BEGIN ENTRIES PROVIDED

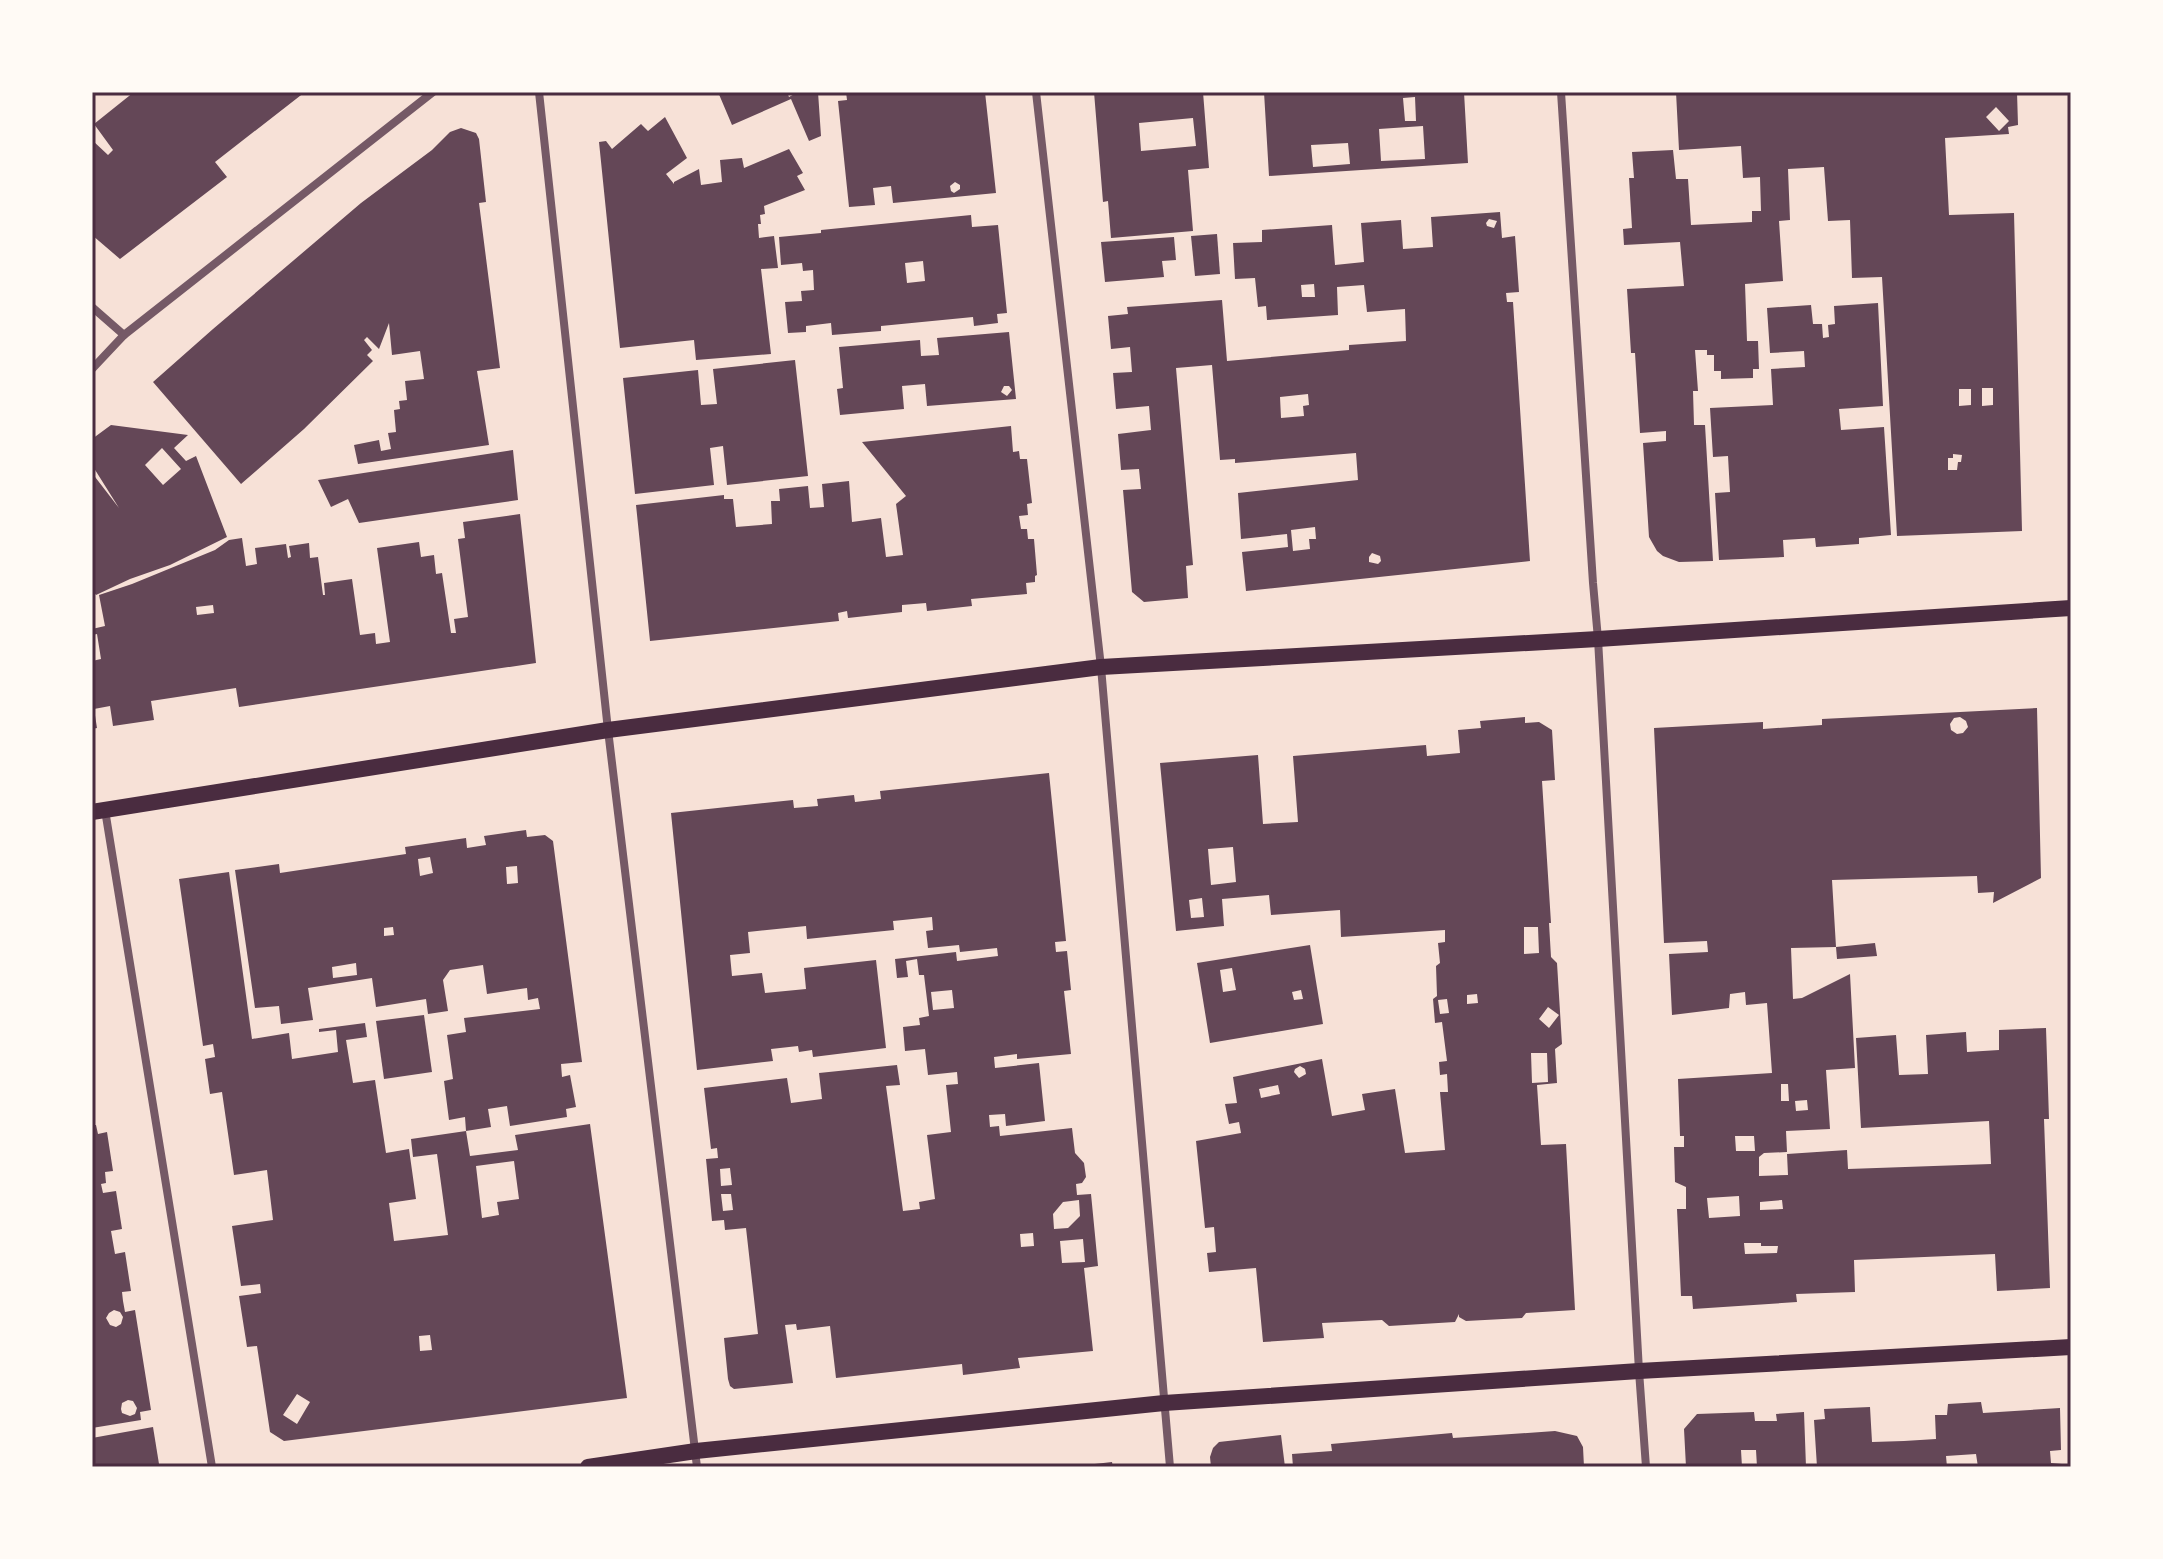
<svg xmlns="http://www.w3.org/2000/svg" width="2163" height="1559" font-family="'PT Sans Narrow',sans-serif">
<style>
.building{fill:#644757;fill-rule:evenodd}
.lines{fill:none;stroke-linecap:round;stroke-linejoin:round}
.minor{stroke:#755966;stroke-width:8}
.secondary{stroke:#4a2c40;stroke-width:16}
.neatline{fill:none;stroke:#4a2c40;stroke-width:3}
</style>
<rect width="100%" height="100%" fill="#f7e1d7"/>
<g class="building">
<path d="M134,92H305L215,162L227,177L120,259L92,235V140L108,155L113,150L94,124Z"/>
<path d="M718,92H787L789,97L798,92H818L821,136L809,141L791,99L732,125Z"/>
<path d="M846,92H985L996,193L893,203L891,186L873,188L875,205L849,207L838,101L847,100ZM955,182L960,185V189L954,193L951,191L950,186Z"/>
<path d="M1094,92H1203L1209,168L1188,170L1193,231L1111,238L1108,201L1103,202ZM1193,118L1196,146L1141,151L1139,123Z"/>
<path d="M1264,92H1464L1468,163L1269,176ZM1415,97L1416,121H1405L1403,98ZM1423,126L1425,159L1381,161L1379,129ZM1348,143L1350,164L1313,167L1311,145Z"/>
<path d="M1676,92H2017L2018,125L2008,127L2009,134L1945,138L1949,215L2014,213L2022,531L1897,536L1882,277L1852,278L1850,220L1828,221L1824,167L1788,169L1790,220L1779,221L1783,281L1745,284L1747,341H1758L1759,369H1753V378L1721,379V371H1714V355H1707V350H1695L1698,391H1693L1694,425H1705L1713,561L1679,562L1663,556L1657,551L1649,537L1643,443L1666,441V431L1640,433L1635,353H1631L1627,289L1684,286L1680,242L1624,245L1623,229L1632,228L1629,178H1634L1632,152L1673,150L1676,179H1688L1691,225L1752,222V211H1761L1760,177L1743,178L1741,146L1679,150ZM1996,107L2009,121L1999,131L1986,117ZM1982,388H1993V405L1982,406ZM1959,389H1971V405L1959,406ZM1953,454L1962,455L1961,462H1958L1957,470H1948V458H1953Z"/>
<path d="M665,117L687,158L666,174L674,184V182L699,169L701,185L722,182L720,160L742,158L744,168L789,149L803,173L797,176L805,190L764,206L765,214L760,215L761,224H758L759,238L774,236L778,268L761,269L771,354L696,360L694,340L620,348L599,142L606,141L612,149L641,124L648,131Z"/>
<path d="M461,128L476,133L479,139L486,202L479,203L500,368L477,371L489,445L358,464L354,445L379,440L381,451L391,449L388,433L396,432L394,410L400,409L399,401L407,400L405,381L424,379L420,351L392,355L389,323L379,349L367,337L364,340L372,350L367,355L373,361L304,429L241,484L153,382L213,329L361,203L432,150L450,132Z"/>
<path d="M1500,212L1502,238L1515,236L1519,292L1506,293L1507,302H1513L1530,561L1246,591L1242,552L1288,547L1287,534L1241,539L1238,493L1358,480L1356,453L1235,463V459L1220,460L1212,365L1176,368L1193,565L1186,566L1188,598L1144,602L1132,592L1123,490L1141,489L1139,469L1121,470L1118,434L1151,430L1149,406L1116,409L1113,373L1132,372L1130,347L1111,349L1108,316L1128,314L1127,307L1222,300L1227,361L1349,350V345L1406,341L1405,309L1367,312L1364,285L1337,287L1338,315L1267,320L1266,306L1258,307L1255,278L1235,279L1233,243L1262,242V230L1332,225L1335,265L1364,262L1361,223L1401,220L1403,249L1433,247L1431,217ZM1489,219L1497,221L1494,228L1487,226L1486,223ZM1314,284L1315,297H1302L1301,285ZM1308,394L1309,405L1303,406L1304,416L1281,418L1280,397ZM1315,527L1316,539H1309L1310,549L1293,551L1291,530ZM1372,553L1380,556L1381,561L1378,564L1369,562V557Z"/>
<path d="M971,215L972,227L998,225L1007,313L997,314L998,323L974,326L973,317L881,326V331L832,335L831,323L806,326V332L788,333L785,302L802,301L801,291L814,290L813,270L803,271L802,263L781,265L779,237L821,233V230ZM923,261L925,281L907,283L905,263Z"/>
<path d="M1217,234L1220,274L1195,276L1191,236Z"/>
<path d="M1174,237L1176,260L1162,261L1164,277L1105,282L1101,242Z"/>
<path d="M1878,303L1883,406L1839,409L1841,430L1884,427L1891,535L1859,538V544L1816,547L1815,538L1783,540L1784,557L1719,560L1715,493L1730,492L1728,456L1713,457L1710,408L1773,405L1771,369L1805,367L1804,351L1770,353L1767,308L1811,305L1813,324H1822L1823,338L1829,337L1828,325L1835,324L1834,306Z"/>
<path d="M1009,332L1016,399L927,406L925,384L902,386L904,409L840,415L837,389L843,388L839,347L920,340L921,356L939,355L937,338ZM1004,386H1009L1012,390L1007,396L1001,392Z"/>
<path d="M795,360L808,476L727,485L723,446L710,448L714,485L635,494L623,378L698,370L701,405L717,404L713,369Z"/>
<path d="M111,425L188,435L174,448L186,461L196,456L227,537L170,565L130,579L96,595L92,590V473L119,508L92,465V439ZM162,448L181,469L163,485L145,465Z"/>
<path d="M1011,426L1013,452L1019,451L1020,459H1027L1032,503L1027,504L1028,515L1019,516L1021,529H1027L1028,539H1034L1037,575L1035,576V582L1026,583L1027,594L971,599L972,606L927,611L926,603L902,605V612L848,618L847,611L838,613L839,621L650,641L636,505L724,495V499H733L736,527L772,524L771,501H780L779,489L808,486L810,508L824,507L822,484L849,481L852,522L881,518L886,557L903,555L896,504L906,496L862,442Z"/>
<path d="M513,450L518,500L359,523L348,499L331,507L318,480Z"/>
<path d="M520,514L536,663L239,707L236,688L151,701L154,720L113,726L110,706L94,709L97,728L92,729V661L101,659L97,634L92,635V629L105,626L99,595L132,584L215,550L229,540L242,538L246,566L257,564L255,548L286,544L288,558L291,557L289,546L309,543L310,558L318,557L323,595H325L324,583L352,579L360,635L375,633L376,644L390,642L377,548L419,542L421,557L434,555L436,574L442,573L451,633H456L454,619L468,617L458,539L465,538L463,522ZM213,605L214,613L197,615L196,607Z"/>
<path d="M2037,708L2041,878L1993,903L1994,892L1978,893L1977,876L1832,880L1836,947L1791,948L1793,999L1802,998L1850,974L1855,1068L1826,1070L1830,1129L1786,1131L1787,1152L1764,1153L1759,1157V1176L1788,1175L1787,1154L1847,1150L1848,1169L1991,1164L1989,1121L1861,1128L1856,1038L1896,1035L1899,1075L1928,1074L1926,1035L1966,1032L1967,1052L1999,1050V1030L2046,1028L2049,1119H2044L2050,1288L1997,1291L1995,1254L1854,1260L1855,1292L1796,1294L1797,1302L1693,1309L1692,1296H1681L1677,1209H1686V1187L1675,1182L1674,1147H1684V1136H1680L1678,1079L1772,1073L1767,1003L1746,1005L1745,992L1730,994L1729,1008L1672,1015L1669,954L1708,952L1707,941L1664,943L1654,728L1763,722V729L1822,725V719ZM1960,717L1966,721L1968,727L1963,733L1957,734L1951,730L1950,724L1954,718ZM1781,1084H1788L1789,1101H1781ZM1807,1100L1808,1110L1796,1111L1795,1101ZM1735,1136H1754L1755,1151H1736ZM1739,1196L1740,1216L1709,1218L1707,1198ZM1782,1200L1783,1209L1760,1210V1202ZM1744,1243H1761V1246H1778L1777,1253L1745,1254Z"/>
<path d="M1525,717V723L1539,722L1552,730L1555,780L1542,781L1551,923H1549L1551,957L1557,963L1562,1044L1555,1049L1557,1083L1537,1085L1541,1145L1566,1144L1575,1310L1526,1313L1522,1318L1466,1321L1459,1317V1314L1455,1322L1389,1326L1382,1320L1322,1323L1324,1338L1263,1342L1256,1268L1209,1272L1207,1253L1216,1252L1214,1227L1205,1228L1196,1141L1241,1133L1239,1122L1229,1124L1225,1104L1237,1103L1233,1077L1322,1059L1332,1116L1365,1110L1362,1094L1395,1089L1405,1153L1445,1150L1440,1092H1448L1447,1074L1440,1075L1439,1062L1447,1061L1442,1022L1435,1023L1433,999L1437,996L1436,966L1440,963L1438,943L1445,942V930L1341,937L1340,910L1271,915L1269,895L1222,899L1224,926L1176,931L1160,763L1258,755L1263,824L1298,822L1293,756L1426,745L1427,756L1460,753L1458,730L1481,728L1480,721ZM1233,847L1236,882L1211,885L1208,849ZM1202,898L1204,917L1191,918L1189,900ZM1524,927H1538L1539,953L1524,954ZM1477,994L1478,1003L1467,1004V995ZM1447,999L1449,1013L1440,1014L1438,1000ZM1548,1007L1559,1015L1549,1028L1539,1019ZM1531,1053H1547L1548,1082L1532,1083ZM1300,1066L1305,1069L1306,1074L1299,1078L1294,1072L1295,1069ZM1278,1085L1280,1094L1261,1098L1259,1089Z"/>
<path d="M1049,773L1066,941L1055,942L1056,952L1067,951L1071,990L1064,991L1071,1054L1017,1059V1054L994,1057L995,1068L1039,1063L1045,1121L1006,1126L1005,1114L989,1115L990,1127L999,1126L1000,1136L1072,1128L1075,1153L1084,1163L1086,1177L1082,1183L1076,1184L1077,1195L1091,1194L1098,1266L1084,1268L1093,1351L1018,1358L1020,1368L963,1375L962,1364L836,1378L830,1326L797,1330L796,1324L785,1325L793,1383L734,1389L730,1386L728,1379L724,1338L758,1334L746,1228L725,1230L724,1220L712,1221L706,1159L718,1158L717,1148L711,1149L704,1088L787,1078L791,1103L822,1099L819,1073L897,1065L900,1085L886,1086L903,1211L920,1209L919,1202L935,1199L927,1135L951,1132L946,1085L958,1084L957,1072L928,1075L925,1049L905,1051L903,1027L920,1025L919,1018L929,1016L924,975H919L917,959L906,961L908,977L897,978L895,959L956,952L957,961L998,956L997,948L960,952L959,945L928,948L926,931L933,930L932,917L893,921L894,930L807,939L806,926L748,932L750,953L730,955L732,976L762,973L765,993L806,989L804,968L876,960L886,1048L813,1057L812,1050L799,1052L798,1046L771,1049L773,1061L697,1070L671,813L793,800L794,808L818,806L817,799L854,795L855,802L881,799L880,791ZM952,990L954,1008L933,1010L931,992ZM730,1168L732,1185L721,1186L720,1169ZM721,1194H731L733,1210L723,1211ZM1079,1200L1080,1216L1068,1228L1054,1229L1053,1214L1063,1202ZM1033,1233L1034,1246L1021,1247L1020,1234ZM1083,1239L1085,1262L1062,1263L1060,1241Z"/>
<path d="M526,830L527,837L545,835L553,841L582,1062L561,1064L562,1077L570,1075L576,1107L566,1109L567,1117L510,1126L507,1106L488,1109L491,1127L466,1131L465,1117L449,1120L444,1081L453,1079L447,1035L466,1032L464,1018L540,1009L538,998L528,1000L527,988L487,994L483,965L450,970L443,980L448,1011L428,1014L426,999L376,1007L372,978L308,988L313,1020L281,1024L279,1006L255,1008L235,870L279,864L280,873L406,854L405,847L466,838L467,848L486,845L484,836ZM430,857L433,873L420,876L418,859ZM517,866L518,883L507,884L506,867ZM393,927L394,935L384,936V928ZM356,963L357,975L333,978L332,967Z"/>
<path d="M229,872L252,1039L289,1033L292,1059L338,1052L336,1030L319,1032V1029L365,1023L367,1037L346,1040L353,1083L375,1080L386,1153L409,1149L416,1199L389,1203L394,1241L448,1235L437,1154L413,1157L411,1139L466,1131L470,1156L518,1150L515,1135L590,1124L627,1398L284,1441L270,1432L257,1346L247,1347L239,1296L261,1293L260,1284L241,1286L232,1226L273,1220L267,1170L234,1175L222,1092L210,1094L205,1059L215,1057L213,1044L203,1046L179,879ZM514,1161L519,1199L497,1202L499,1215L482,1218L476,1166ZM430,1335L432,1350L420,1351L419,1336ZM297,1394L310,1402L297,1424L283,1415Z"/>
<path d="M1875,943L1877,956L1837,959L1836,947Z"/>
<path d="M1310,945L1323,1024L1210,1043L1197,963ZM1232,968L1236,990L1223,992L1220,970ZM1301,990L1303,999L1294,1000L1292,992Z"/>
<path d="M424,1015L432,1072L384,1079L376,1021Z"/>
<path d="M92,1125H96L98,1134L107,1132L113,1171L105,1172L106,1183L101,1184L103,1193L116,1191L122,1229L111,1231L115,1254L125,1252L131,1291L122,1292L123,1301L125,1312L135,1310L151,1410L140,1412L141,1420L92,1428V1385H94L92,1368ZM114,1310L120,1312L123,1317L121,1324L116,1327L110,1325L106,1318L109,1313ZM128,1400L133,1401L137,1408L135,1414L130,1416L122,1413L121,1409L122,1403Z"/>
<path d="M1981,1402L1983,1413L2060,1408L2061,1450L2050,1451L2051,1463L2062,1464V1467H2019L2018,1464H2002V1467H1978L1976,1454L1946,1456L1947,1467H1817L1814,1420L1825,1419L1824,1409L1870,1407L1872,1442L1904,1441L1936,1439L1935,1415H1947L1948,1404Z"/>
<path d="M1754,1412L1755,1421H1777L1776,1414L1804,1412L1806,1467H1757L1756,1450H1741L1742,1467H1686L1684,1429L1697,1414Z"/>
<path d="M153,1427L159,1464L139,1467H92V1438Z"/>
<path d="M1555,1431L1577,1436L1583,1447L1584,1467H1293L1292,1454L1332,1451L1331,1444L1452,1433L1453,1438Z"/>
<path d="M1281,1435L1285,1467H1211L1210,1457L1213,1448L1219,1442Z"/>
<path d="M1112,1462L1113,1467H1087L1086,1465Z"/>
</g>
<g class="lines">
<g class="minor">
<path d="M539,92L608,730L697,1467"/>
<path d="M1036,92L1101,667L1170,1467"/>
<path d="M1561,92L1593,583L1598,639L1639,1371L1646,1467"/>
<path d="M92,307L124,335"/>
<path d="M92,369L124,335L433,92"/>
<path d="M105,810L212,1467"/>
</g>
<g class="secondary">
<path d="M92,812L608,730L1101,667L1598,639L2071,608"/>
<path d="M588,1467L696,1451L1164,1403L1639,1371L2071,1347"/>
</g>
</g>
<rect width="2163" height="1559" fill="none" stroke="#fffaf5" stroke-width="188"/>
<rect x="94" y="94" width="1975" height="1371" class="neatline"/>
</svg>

END ENTRIES PROVIDED

# WORK TASK
Look through the entries above. Copy each line in which the string "rect" occurs.

# REPLY TO THE TASK
<rect width="100%" height="100%" fill="#f7e1d7"/>
<rect width="2163" height="1559" fill="none" stroke="#fffaf5" stroke-width="188"/>
<rect x="94" y="94" width="1975" height="1371" class="neatline"/>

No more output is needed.